Why would you choose track geometry for that range of ride lengths. I don't know track bikes, but I wouldn't personally choose a 75 degree seat tube for the kind of riding you are proposing. Probably not too far off what a tri bike would be (another style of riding I don't know) So it may work ok for a given posture.
I design seat tube angles from my personal preference combined with the specifics of the seat post, rear wheel, and seat needs I have.
I design the front angles from the handling and fork type I will be using. The top tube and downtube relate to my torso size, and features of the bike type. The rear stays are usually long on my bike but different uses will dictate. The design just fills itself in. Ideally you should have on hand as many of the parts as possible, so that specific numbers you assign relate to the real world as much as possible. It is alluring to only spend money on the parts when the frame has been built, but unless you have done the same bike frame before, it makes more sense to actually have the parts on hand.

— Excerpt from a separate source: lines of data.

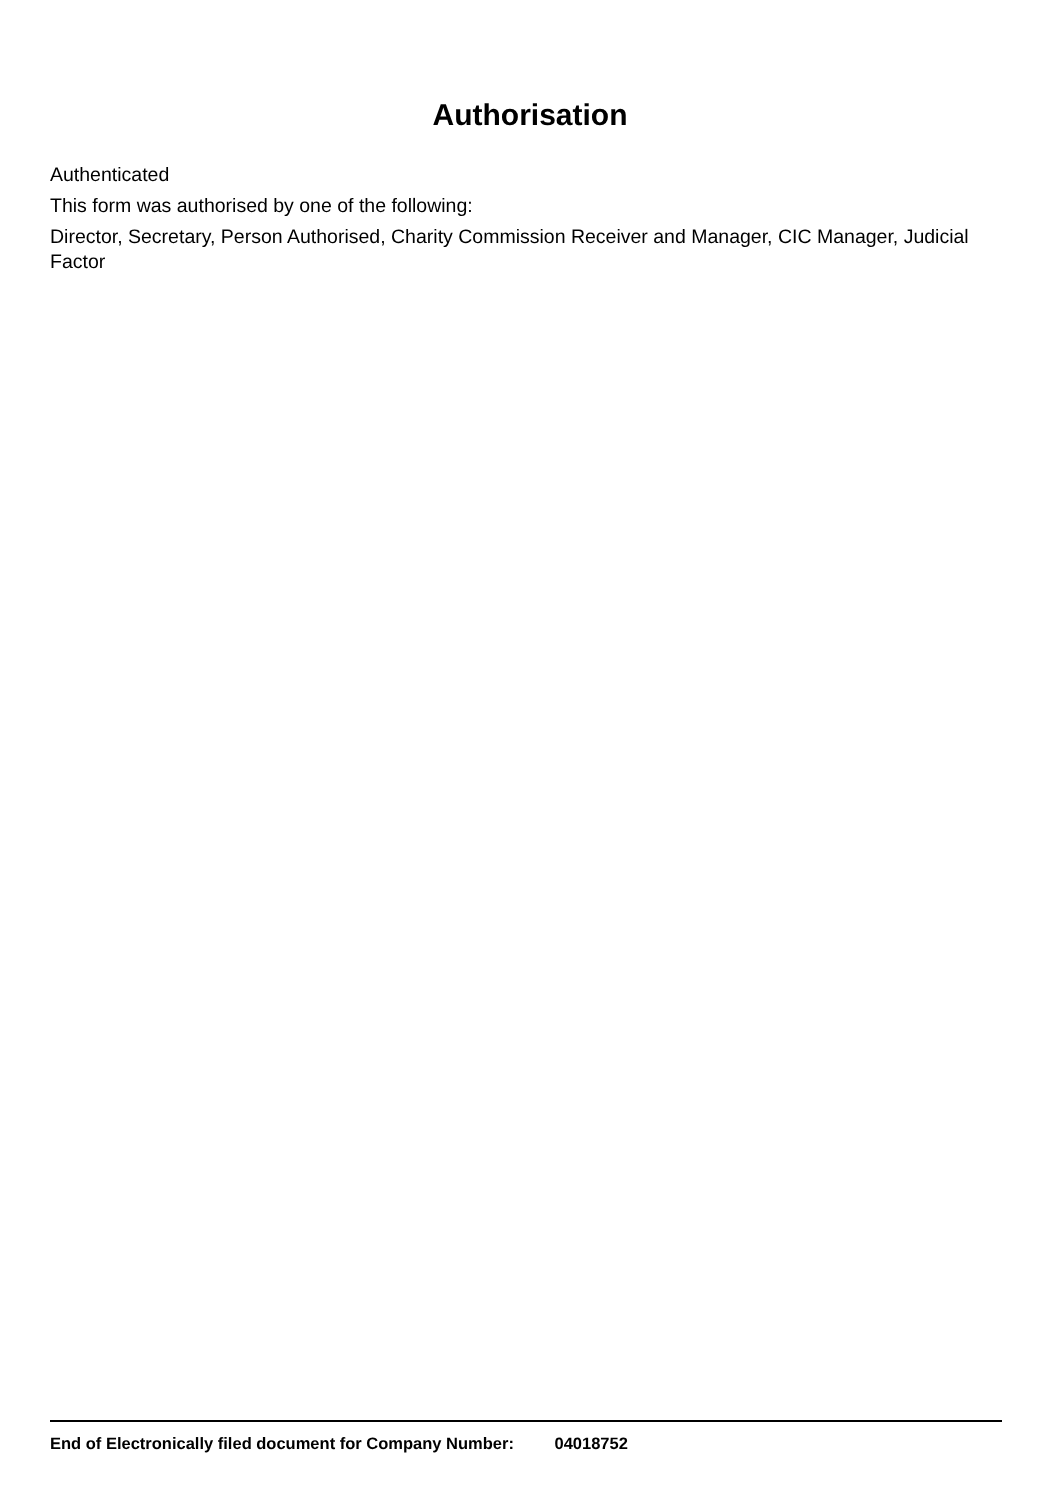Authorisation
Authenticated
This form was authorised by one of the following:
Director, Secretary, Person Authorised, Charity Commission Receiver and Manager, CIC Manager, Judicial Factor
End of Electronically filed document for Company Number: 04018752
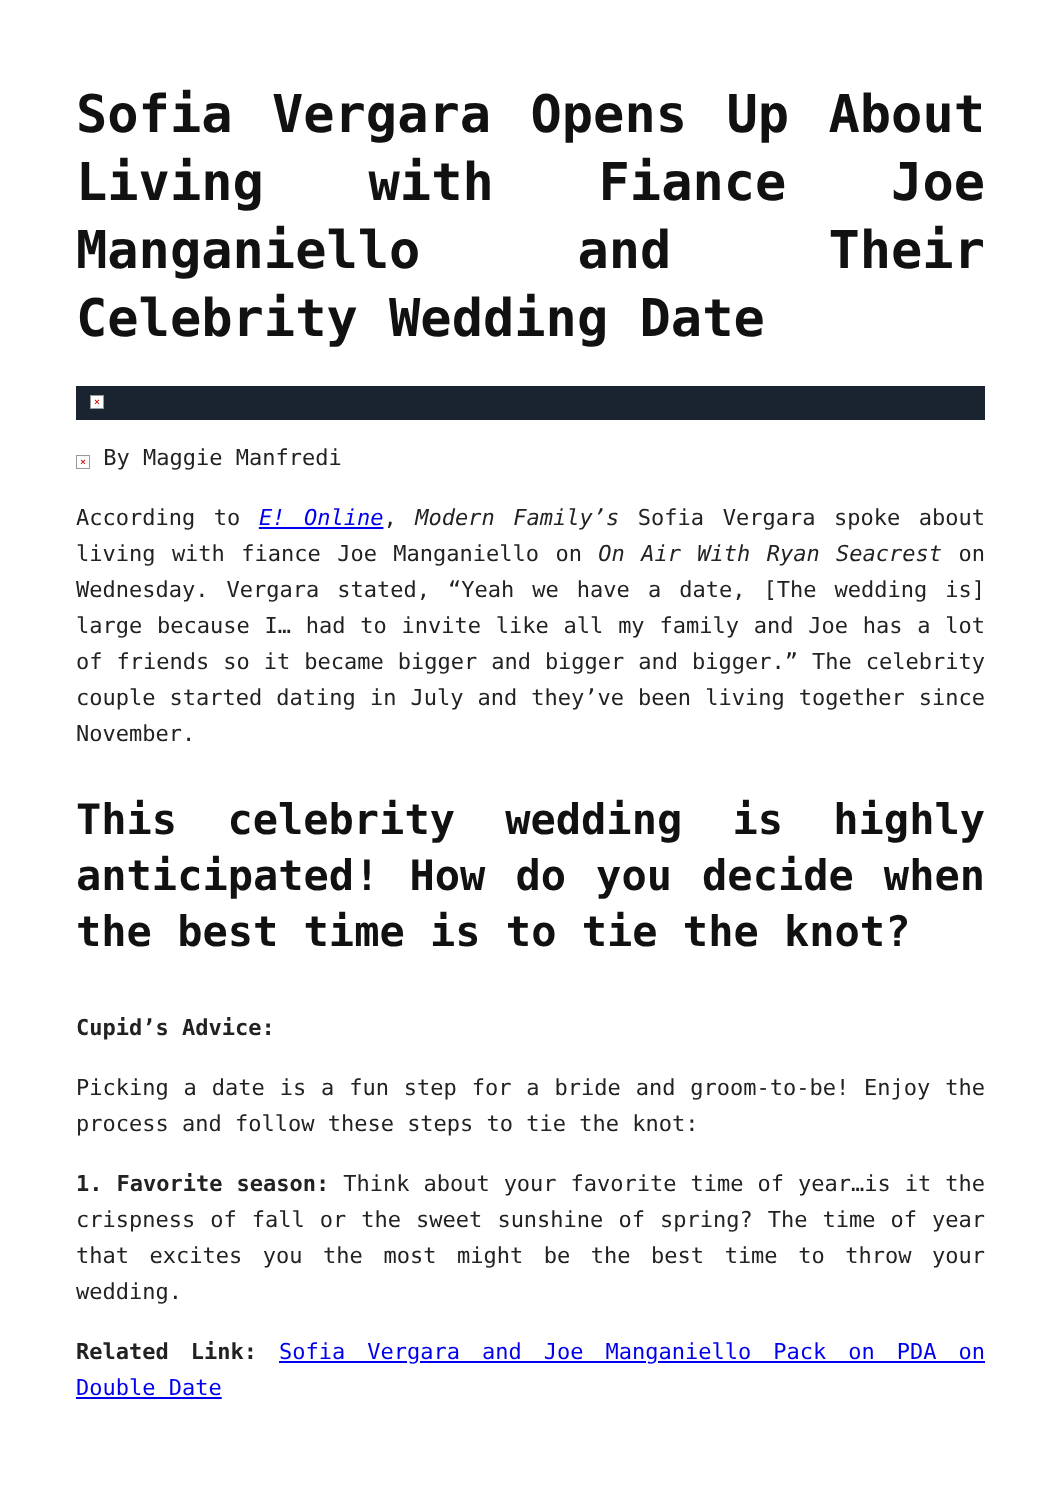Sofia Vergara Opens Up About Living with Fiance Joe Manganiello and Their Celebrity Wedding Date
×
× By Maggie Manfredi
According to E! Online, Modern Family’s Sofia Vergara spoke about living with fiance Joe Manganiello on On Air With Ryan Seacrest on Wednesday. Vergara stated, “Yeah we have a date, [The wedding is] large because I… had to invite like all my family and Joe has a lot of friends so it became bigger and bigger and bigger.” The celebrity couple started dating in July and they’ve been living together since November.
This celebrity wedding is highly anticipated! How do you decide when the best time is to tie the knot?
Cupid’s Advice:
Picking a date is a fun step for a bride and groom-to-be! Enjoy the process and follow these steps to tie the knot:
1. Favorite season: Think about your favorite time of year…is it the crispness of fall or the sweet sunshine of spring? The time of year that excites you the most might be the best time to throw your wedding.
Related Link: Sofia Vergara and Joe Manganiello Pack on PDA on Double Date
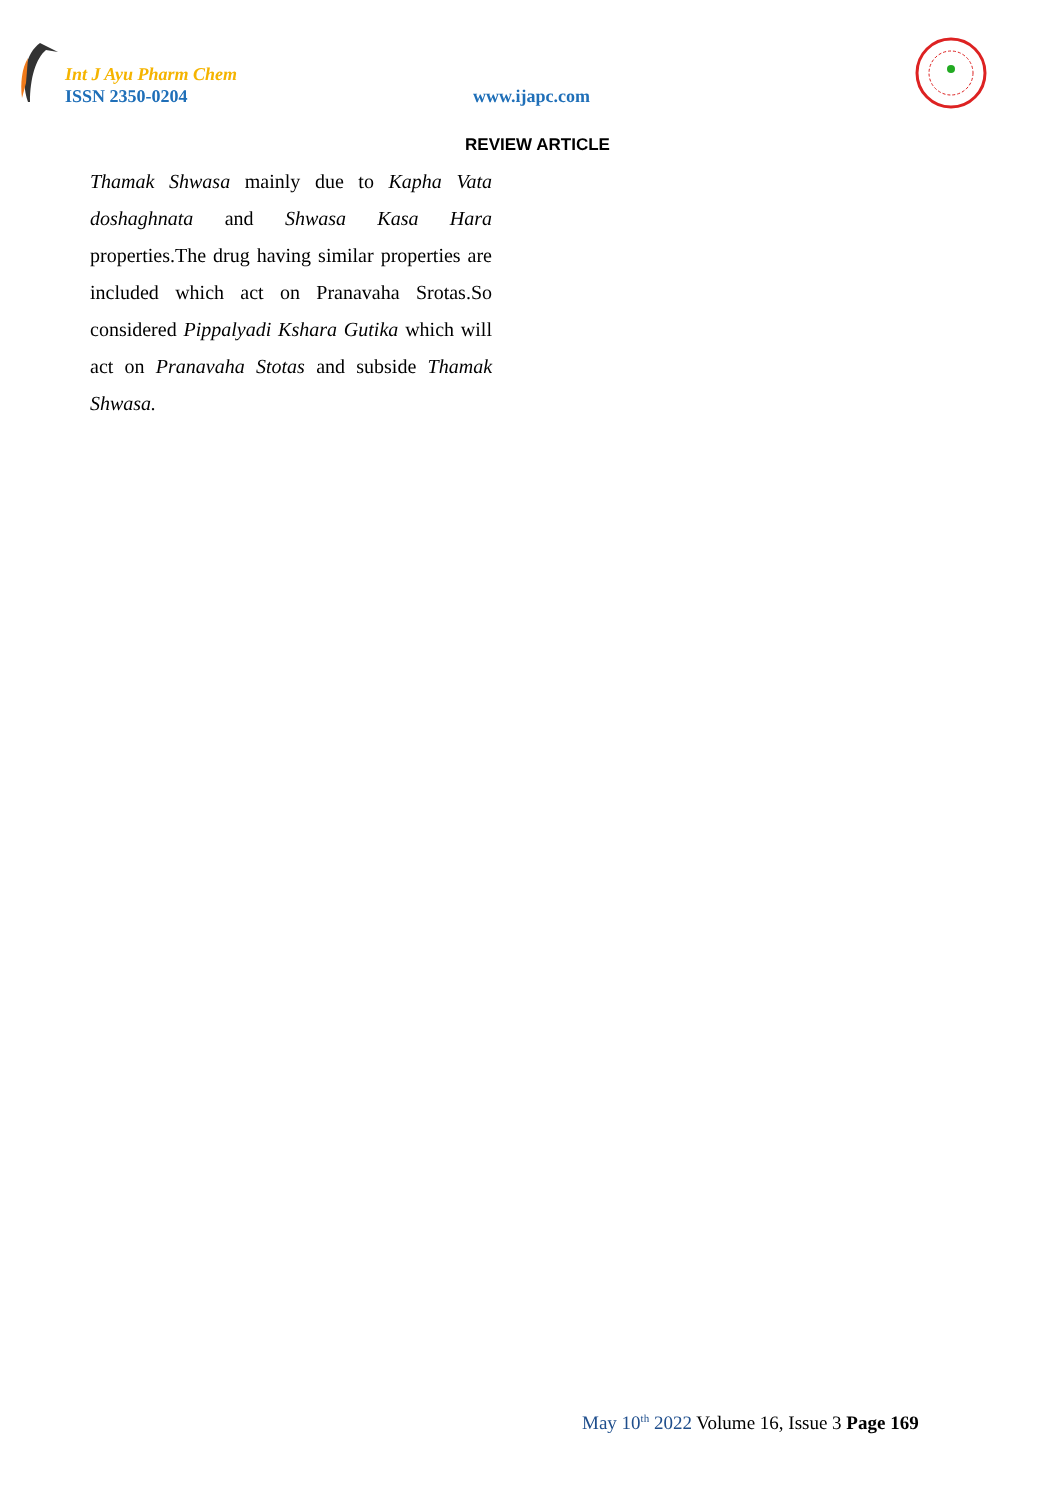Int J Ayu Pharm Chem
ISSN 2350-0204 www.ijapc.com
REVIEW ARTICLE
Thamak Shwasa mainly due to Kapha Vata doshaghnata and Shwasa Kasa Hara properties.The drug having similar properties are included which act on Pranavaha Srotas.So considered Pippalyadi Kshara Gutika which will act on Pranavaha Stotas and subside Thamak Shwasa.
May 10<sup>th</sup> 2022 Volume 16, Issue 3 Page 169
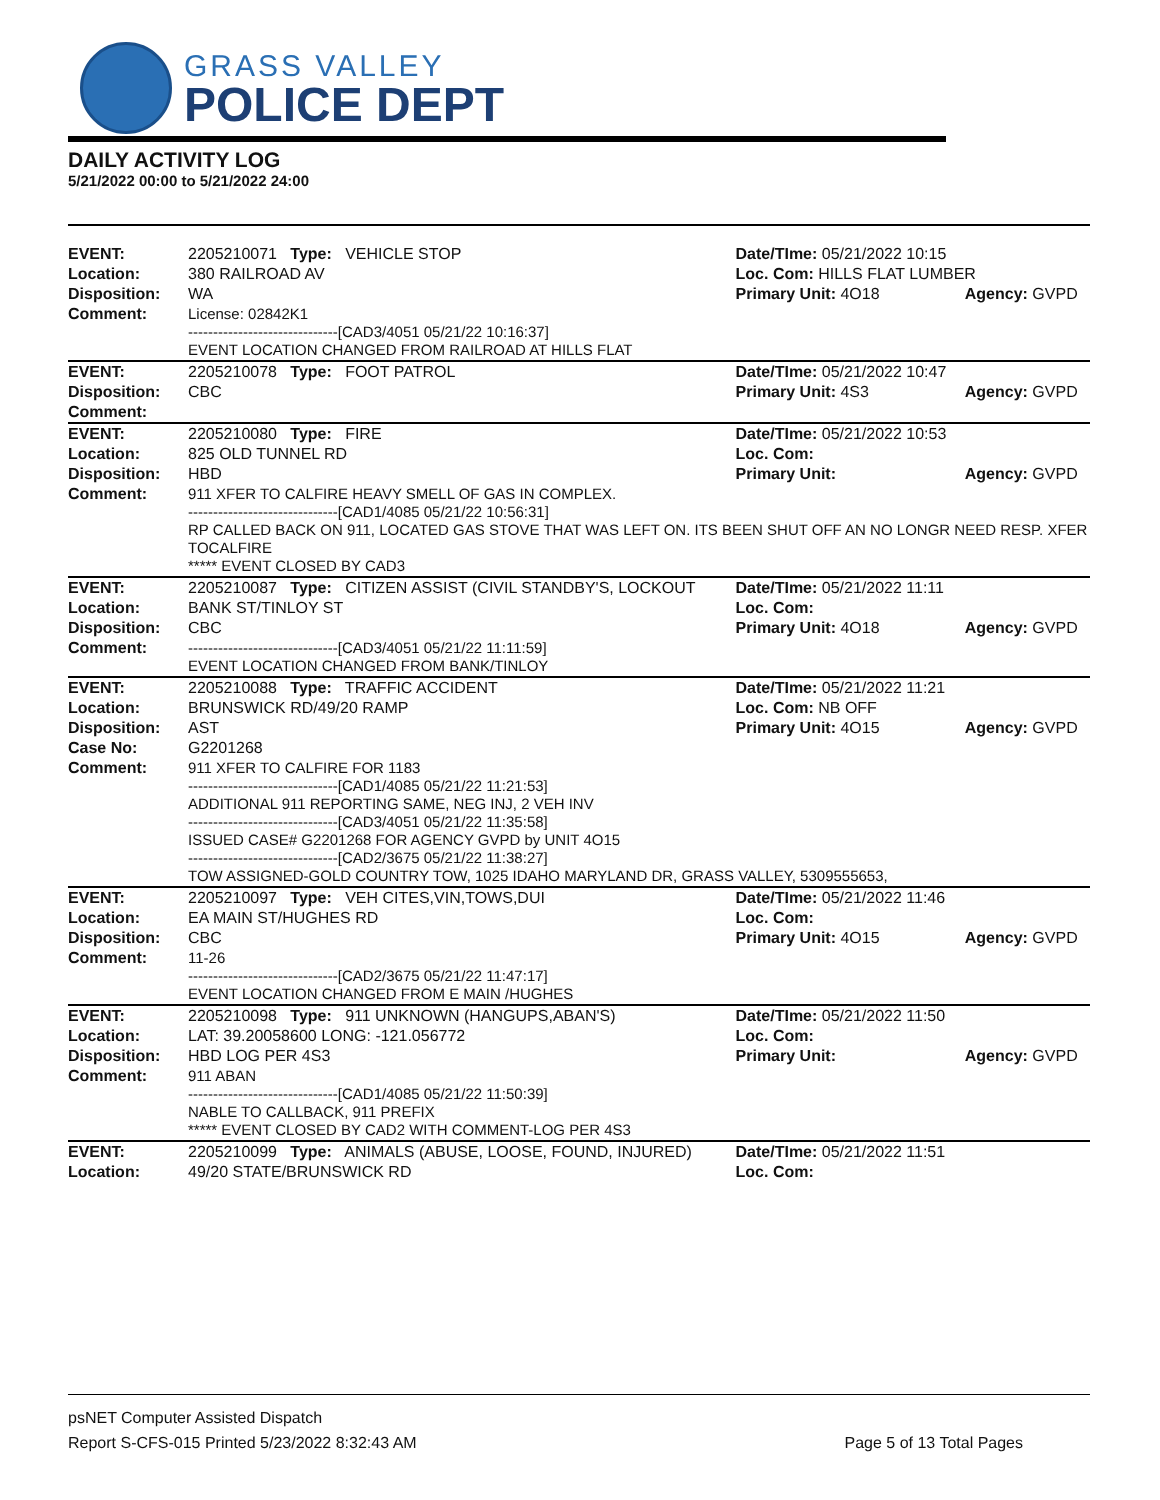GRASS VALLEY
POLICE DEPT
DAILY ACTIVITY LOG
5/21/2022 00:00 to 5/21/2022 24:00
| EVENT: | 2205210071 Type: VEHICLE STOP | Date/TIme: 05/21/2022 10:15 | |
| Location: | 380 RAILROAD AV | Loc. Com: HILLS FLAT LUMBER | |
| Disposition: | WA | Primary Unit: 4O18 | Agency: GVPD |
| Comment: | License: 02842K1 ------------------------------[CAD3/4051 05/21/22 10:16:37] EVENT LOCATION CHANGED FROM RAILROAD AT HILLS FLAT | | |
| EVENT: | 2205210078 Type: FOOT PATROL | Date/TIme: 05/21/2022 10:47 | |
| Disposition: | CBC | Primary Unit: 4S3 | Agency: GVPD |
| Comment: | | | |
| EVENT: | 2205210080 Type: FIRE | Date/TIme: 05/21/2022 10:53 | |
| Location: | 825 OLD TUNNEL RD | Loc. Com: | |
| Disposition: | HBD | Primary Unit: | Agency: GVPD |
| Comment: | 911 XFER TO CALFIRE HEAVY SMELL OF GAS IN COMPLEX. ------------------------------[CAD1/4085 05/21/22 10:56:31] RP CALLED BACK ON 911, LOCATED GAS STOVE THAT WAS LEFT ON. ITS BEEN SHUT OFF AN NO LONGR NEED RESP. XFER TOCALFIRE ***** EVENT CLOSED BY CAD3 | | |
| EVENT: | 2205210087 Type: CITIZEN ASSIST (CIVIL STANDBY'S, LOCKOUT | Date/TIme: 05/21/2022 11:11 | |
| Location: | BANK ST/TINLOY ST | Loc. Com: | |
| Disposition: | CBC | Primary Unit: 4O18 | Agency: GVPD |
| Comment: | ------------------------------[CAD3/4051 05/21/22 11:11:59] EVENT LOCATION CHANGED FROM BANK/TINLOY | | |
| EVENT: | 2205210088 Type: TRAFFIC ACCIDENT | Date/TIme: 05/21/2022 11:21 | |
| Location: | BRUNSWICK RD/49/20 RAMP | Loc. Com: NB OFF | |
| Disposition: | AST | Primary Unit: 4O15 | Agency: GVPD |
| Case No: | G2201268 | | |
| Comment: | 911 XFER TO CALFIRE FOR 1183 ------------------------------[CAD1/4085 05/21/22 11:21:53] ADDITIONAL 911 REPORTING SAME, NEG INJ, 2 VEH INV ------------------------------[CAD3/4051 05/21/22 11:35:58] ISSUED CASE# G2201268 FOR AGENCY GVPD by UNIT 4O15 ------------------------------[CAD2/3675 05/21/22 11:38:27] TOW ASSIGNED-GOLD COUNTRY TOW, 1025 IDAHO MARYLAND DR, GRASS VALLEY, 5309555653, | | |
| EVENT: | 2205210097 Type: VEH CITES,VIN,TOWS,DUI | Date/TIme: 05/21/2022 11:46 | |
| Location: | EA MAIN ST/HUGHES RD | Loc. Com: | |
| Disposition: | CBC | Primary Unit: 4O15 | Agency: GVPD |
| Comment: | 11-26 ------------------------------[CAD2/3675 05/21/22 11:47:17] EVENT LOCATION CHANGED FROM E MAIN /HUGHES | | |
| EVENT: | 2205210098 Type: 911 UNKNOWN (HANGUPS,ABAN'S) | Date/TIme: 05/21/2022 11:50 | |
| Location: | LAT: 39.20058600 LONG: -121.056772 | Loc. Com: | |
| Disposition: | HBD LOG PER 4S3 | Primary Unit: | Agency: GVPD |
| Comment: | 911 ABAN ------------------------------[CAD1/4085 05/21/22 11:50:39] NABLE TO CALLBACK, 911 PREFIX ***** EVENT CLOSED BY CAD2 WITH COMMENT-LOG PER 4S3 | | |
| EVENT: | 2205210099 Type: ANIMALS (ABUSE, LOOSE, FOUND, INJURED) | Date/TIme: 05/21/2022 11:51 | |
| Location: | 49/20 STATE/BRUNSWICK RD | Loc. Com: | |
psNET Computer Assisted Dispatch
Report S-CFS-015 Printed 5/23/2022 8:32:43 AM Page 5 of 13 Total Pages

To me, that geometry says you are 5'7" to 5'8" with legs that are shorter than average for your height. If thats not the case, Check out strawberry's site and use the custom measure dealie and the process to measure yourself, draft a frame from these measurements and get back to the forum with what you find. From there you can make adjustements to the geometry to 'quicken' the bike if you like but for 20-30 milers with the occasional century the sketch as it sits my be a little........rigid.
I'm 5'7" with short legs, and I'm contemplating a 75.5 degree seat tube frame. 56 TT. 40 chainstay. 10 headtube.
Right now my 52 has the post low enough that I can't fit it in a normal Park clamp. 13 cm stem, 73 deg (-17). No spacers at all, just the short bearing race up top. And although mythical, I can see my whole hub in front of my bars. My arms hang almost vertically down in the drops.